This study was conducted to assess the quality of soil in terms of soil nutrients and other physico-chemical properties under Tectona grandis and Albizia lebbeck plantations.

Systematic sampling was used to collect soil samples diagonally at eight spots in each plantation and their adjacent non-tree fields as controls. The samples were collected from

soil depth of 0 to 20 cm in both plantations and controls and analyzed for pH, % of Organic carbon (O-C), % of Nitrogen (N), available Phosphorus (P) and Bulk density (Db).

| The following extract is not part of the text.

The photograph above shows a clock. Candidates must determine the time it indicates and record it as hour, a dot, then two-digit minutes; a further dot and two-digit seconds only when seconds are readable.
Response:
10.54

The study revealed that the mean levels of N, O-C and P under the T. grandis plantation were higher than its control plot. However, there was no significant difference in the level of N except for the O-C and P. Also, the pH and Db under the T. grandis were lower than

its control plot but there was no significant difference between them. There was significant difference in the levels of N, O-C and P under the A. lebbeck plantation and its control plot. The N, O-C and P were higher under the A. lebbeck plantation compared to its

control plot. The pH and Db were lower under the A. lebbeck plantation compared to its control plot. However, the differences were not significant. In general, A. lebbeck added more N and O-C to the soil compared to T. grandis. Also, the T. grandis added more P to

the soil when compared to the A. lebbeck; however, the difference was not significant. It is therefore, recommended that A. lebbeck and T. grandis should be used for agro forestry practices particularly, where the soil needs some level of improvement in nitrogen and

phosphorus respectively.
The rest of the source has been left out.